Wednesday, February 23, 2011

The sacred feminine

The Shaw Island Library was open yesterday afternoon, and they have a wireless connection, so I took my husband there with his computer so he could check his email, and I went off to Neck Point, the farthest tip of the island, where we lived for three years in a rented cabin perched in the trees on a cliff above the water, looking south toward Friday Harbor.

The very tip of Neck Point is separated from the rest of the island by a narrow neck of land, just wide enough for a two-lane road, with beaches on both sides. The northwest-facing beach looks out to a small wooded island, a couple of docks, the mountains of Canada, and some of the most glorious sunsets I’ve ever photographed. The southeast-facing beach is separated from the road by a tidal lagoon stacked high with driftwood: the winds here are almost always from the south, and the beach itself houses one of the finest driftwood collections I’ve seen apart from the amazing ocean beach at LaPush.

It was here, walking this beach with my camera after my mother died, that I got my start in photography, and it was lovely to visit my old friends: many of the larger and more striking pieces of driftwood have been here at least 15 years, and though the day was dry so they were bereft of the beautiful colors they take on when wet, they were still calling to me.

This one, for example, which I have photographed many times and from many angles, speaks to me of the sacred feminine which we characterize so often as Mother Earth – perhaps because I’ve just been re-reading Alice Howell’s The Dove in the Stone: Finding the Sacred in the Commonplace, in which she says:

“The new theology speaks of a ‘creation-centered spirituality.’ For many of us this means a return of the goddess – or the feminine aspect of the Godhead – fostering a love and appreciation of our planet and its creatures, and a new ecology. If any stone is the House of God, by extension, the Earth itself is mother to meaning, to consciousness.”

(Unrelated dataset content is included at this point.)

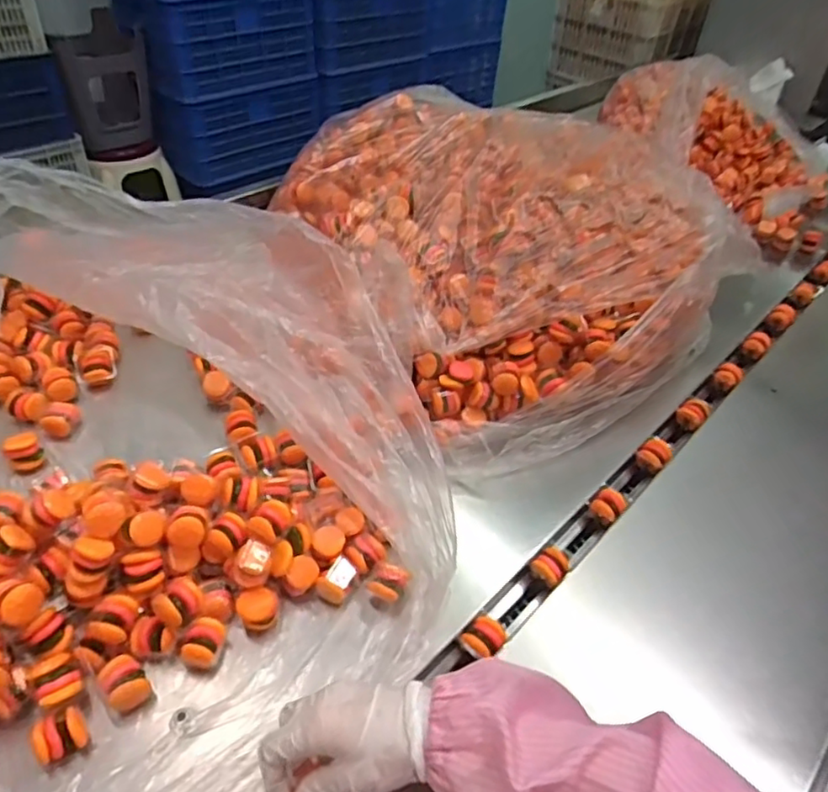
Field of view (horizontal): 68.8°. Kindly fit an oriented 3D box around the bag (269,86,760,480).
[{"bbox_3d":[0.118,-0.229,0.851,0.501,0.206,0.591,-20,47,-27],"label":"bag"}]

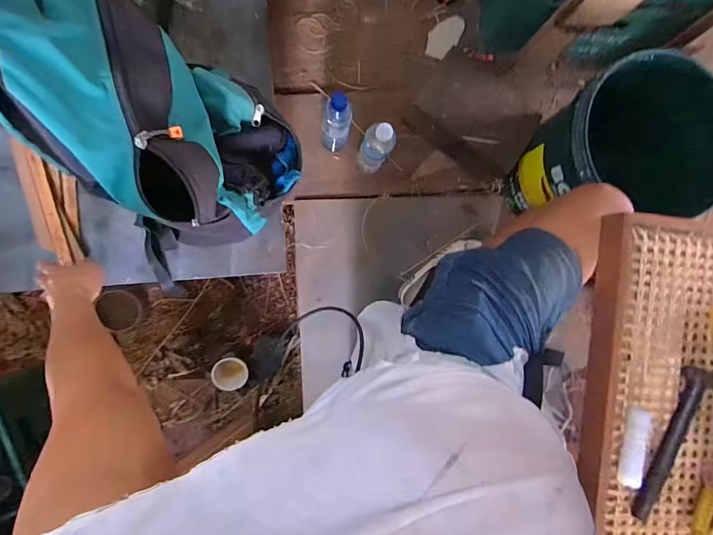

I’ve never been one for goddess-worship, but I have come to know the feminine aspect of God (in my church we speak of “the Holy Spirit, who broods over creation like a mother over her children”), and know also that I feel closer to that feminine spirit here, on this tiny island, than I have anywhere else in the world.

3 comments:

Maureen said...

Neck Point on Shaw must be a glorious place to visit.

D.M. SOLIS said...

This is beautiful. Taking it in. Thank you, peace,

Diane

Holly said...

Sounds divine and a truly evocative photo of the divine feminine.